Buraidah berkata: 'Suatu ketika, ada seorang perempuan dari keluarga Ghamidi datang kepada Rasulullah Shallallahu'alaihi Wasallam. dan berkata: "Wahai Rasulullah, sesungguhnya aku telah melakukan perbuatan zina, maka tolonglah sucikan diriku." Tetapi Rasulullah Shallallahu'alaihi Wasallam. menolak pengakuan perempuan ini. Keesokan harinya dia datang lagi dan berkata: "Wahai Rasulullah, kenapa engkau tolak pengakuanku? Mungkin alasan engkau menolak pengakuanku sama seperti ketika engkau menolak pengakuan Ma'iz. Demi Allah, sesungguhnya aku ini sedang hamil." Rasulullah Shallallahu'alaihi Wasallam. berkata: 'Mungkin juga tidak. Sekarang pulanglah dulu sampai kamu melahirkan.' Setelah melahirkan, perempuan itu datang lagi menemui Rasulullah Shallallahu'alaihi Wasallam. sambil membawa bayi laki-lakinya yang dibungkus dengan secarik kain. Dia berkata. 'Inilah bayi yang telah kulahirkan.'
Rasulullah Shallallahu'alaihi Wasallam. berkata: 'Pulanglah kamu dulu dan susukanlah dia sampai kamu menyapihnya.' Setelah tiba masa menyapih, perempuan itu datang lagi kepada Rasulullah Shallallahu'alaihi Wasallam. membawa bayinya. Di tangan bayi itu ada sepotong roti. Dia berkata: 'Ini, wahai Nabiyullah. Aku telah menyapih bayiku dan dia sudah bisa memakan makanan.' Akhirnya Nabi Shallallahu'alaihi Wasallam. menyerahkan bayi tersebut kepada salah seorang sahabat, kemudian beliau mengeluarkan perintah supaya dilaksanakan hukuman terhadap perempuan itu.

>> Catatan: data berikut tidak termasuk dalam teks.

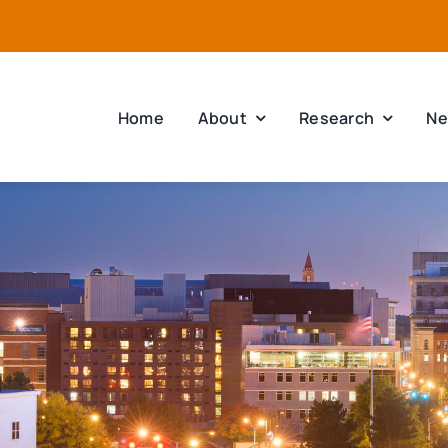
Home
About
Research
Ne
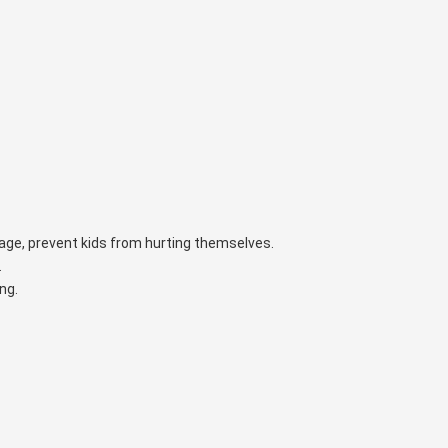
orage, prevent kids from hurting themselves.
.
ng.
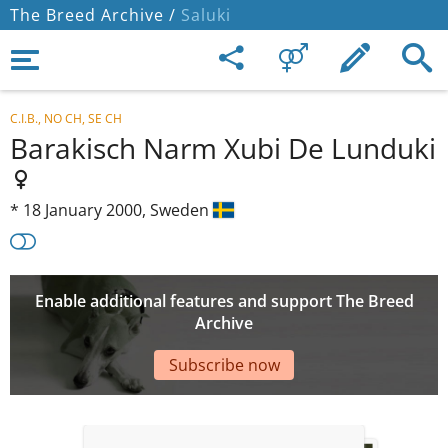
The Breed Archive /
Saluki
C.I.B., NO CH, SE CH
Barakisch Narm Xubi De Lunduki
*
18 January 2000,
Sweden
Enable additional features and support The Breed
Archive
Subscribe now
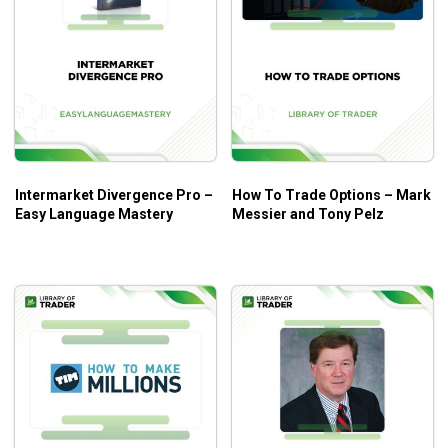
Intermarket Divergence Pro –
How To Trade Options – Mark
Easy Language Mastery
Messier and Tony Pelz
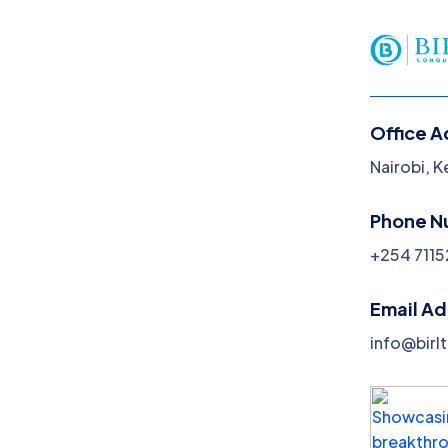
Nairobi, Kenya
info@birltex.com
Home
About Us
Office A
Nairobi, 
Phone N
+254 7115
Email A
info@birl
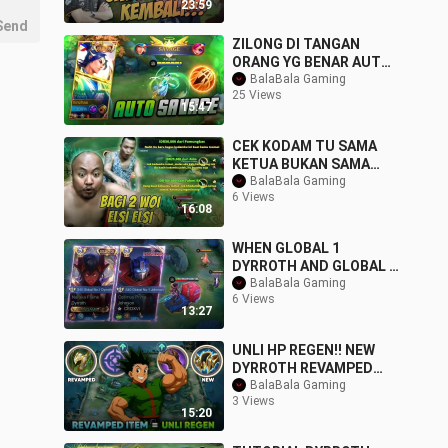
23:59
Send
ZILONG DI TANGAN
ORANG YG BENAR AUTO
SAVAGE OTW SANZ PAKE
BalaBala Gaming
25 Views
DI MPL
15:47
CEK KODAM TU SAMA
KETUA BUKAN SAMA
ELSI BANGITEK !!!
BalaBala Gaming
6 Views
16:08
WHEN GLOBAL 1
DYRROTH AND GLOBAL 1
JOHNSON TEAM UP...
BalaBala Gaming
6 Views
THIS HAPPENED
13:27
UNLI HP REGEN!! NEW
DYRROTH REVAMPED
ITEM THAT WILL MAKE
BalaBala Gaming
3 Views
HIM BACK TO META -
15:20
MLBB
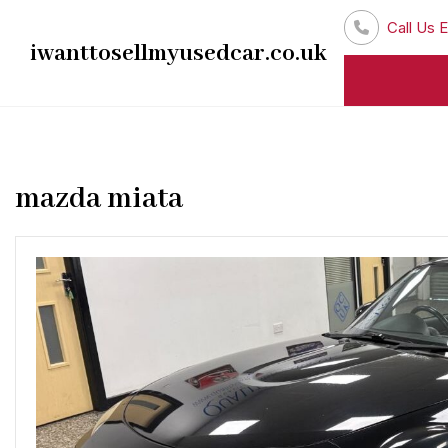
Skip
Call Us E
to
iwanttosellmyusedcar.co.uk
content
mazda miata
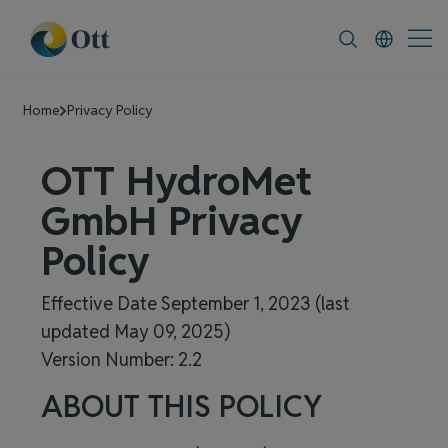
In-Situ.com
FAQ
News & Announcement
Home
Privacy Policy
OTT HydroMet
GmbH
Privacy
Policy
Effective Date September 1, 2023 (last
updated May 09, 2025)
Version Number: 2.2
ABOUT THIS POLICY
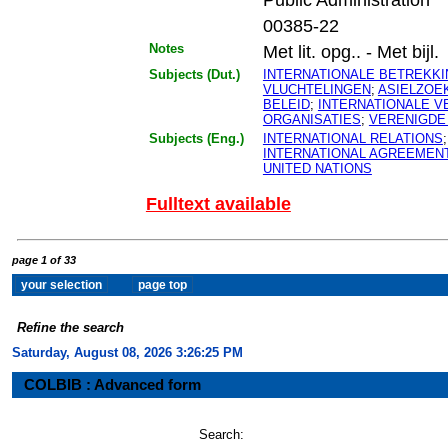
00385-22
Notes
Met lit. opg.. - Met bijl.
Subjects (Dut.)
INTERNATIONALE BETREKK
VLUCHTELINGEN
;
ASIELZOE
BELEID
;
INTERNATIONALE 
ORGANISATIES
;
VERENIGDE
Subjects (Eng.)
INTERNATIONAL RELATIONS
INTERNATIONAL AGREEMEN
UNITED NATIONS
Fulltext available
page 1 of 33
Refine the search
Saturday, August 08, 2026 3:26:26 PM
COLBIB : Advanced form
Search:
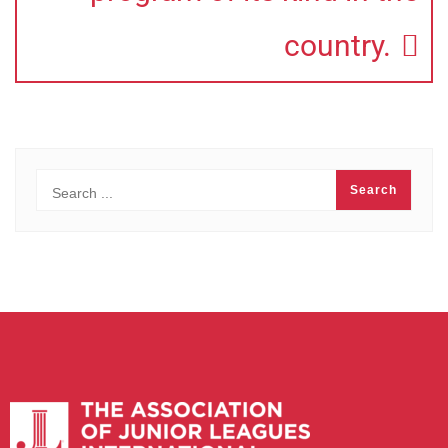
country.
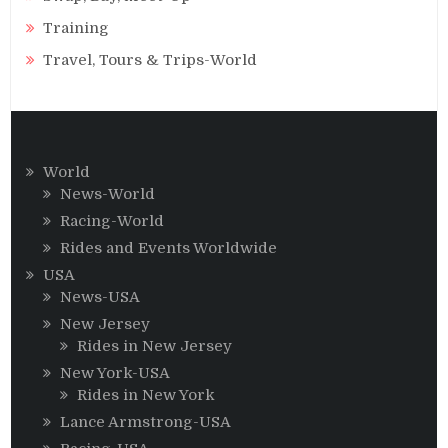
Training
Travel, Tours & Trips-World
World
News-World
Racing-World
Rides and Events Worldwide
USA
News-USA
New Jersey
Rides in New Jersey
New York-USA
Rides in New York
Lance Armstrong-USA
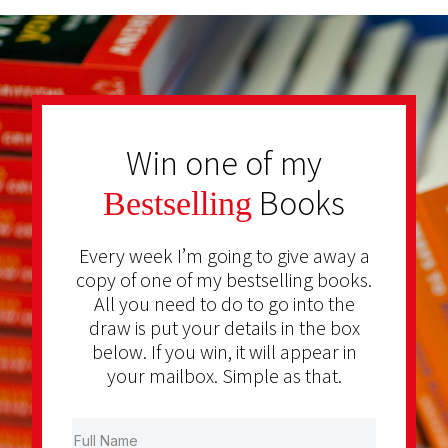
Win one of my
Books
Bestselling
Every week I’m going to give away a
copy of one of my bestselling books.
All you need to do to go into the
draw is put your details in the box
below. If you win, it will appear in
your mailbox. Simple as that.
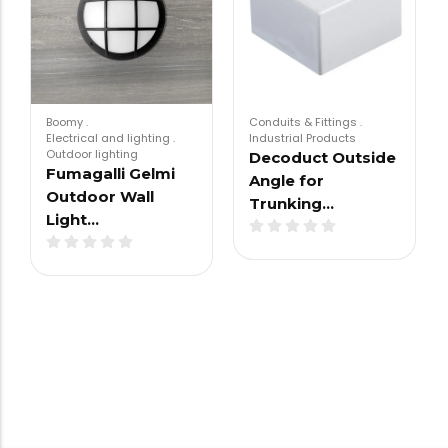
Boomy
.
Conduits & Fittings
.
Electrical and lighting
.
Industrial Products
Outdoor lighting
Decoduct Outside
Fumagalli Gelmi
Angle for
Outdoor Wall
Trunking…
Light…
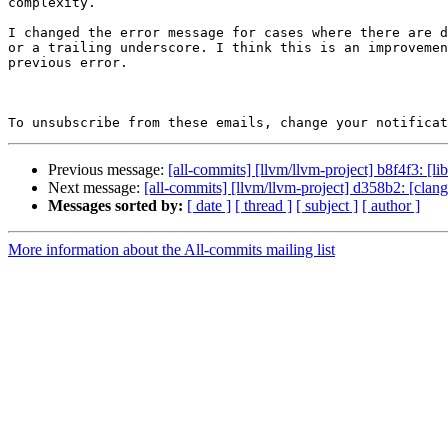
complexity.

I changed the error message for cases where there are d
or a trailing underscore. I think this is an improvemen
previous error.

To unsubscribe from these emails, change your notificat
Previous message:
[all-commits] [llvm/llvm-project] b8f4f3: [li
Next message:
[all-commits] [llvm/llvm-project] d358b2: [cla
Messages sorted by:
[ date ]
[ thread ]
[ subject ]
[ author ]
More information about the All-commits mailing list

Perempuan itu lalu ditanam sebatas dada. Selanjutnya Nabi Shallallahu'alaihi Wasallam. menyuruh orang-orang untuk melemparinya dengan batu. Lalu datang Khalid bin Walid membawa sebuah batu, dan melempar perempuan itu tepat pada kepalanya. Darah dari kepala perempuan itu muncrat sehingga mengenai muka Khalid, sehingga Khalid mencela perempuan itu. Maka Rasulullah Shallallahu'alaihi Wasallam. berkata: 'Tenanglah wahai Khalid. Demi yang jiwaku berada di dalam genggaman-Nya, sesungguhnya perempuan ini telah bertobat dengan tobat yang apabila dilakukan oleh seorang penarik pajak secara kejam, niscaya dia akan diampuni. Kemudian Rasulullah Shallallahu'alaihi Wasallam. memerintahkan untuk mengurus mayit perempuan ini dan beliau menyalatinya, lalu menguburkannya." (HR Muslim)
[1]
Dari Imran bin Hushain dikatakan bahwa seorang wanita dari keluarga Juhainah datang kepada Rasulullah Shallallahu'alaihi Wasallam. dalam keadaan hamil karena perbuatan zina. Perempuan itu berkata: "Wahai Nabiyullah, aku telah melakukan suatu perbuatan yang harus dihukum. Maka laksanakanlah hukuman itu terhadapku." Nabi Shallallahu'alaihi Wasallam. memanggil wali wanita itu dan berkata: "Berbuat baiklah kepadanya. Jika nanti dia sudah melahirkan, maka bawalah dia kepadaku!" Wali perempuan itu melaksanakan pesan Rasulullah Shallallahu'alaihi Wasallam. dengan baik. Setelah melahirkan, dia pun membawanya kepada beliau.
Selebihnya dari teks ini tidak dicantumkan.